Entries supplied.
═══

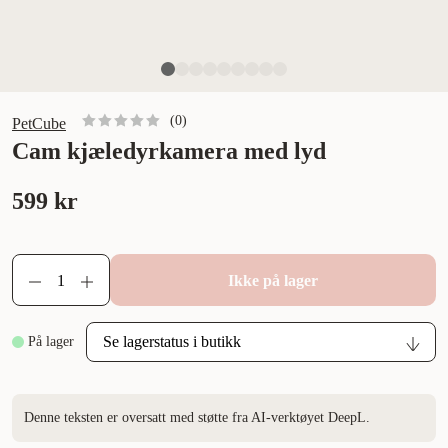
(
0
)
PetCube
Cam kjæledyrkamera med lyd
599 kr
Ikke på lager
På lager
Denne teksten er oversatt med støtte fra AI-verktøyet DeepL.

═══

Exercise. Output nothing but the lines from the one that contains "Cam kjæledyrkamera med lyd" through the final line of the entries above, exactly as they appear.

Answer to this task.
Cam kjæledyrkamera med lyd
599 kr
Ikke på lager
På lager
Denne teksten er oversatt med støtte fra AI-verktøyet DeepL.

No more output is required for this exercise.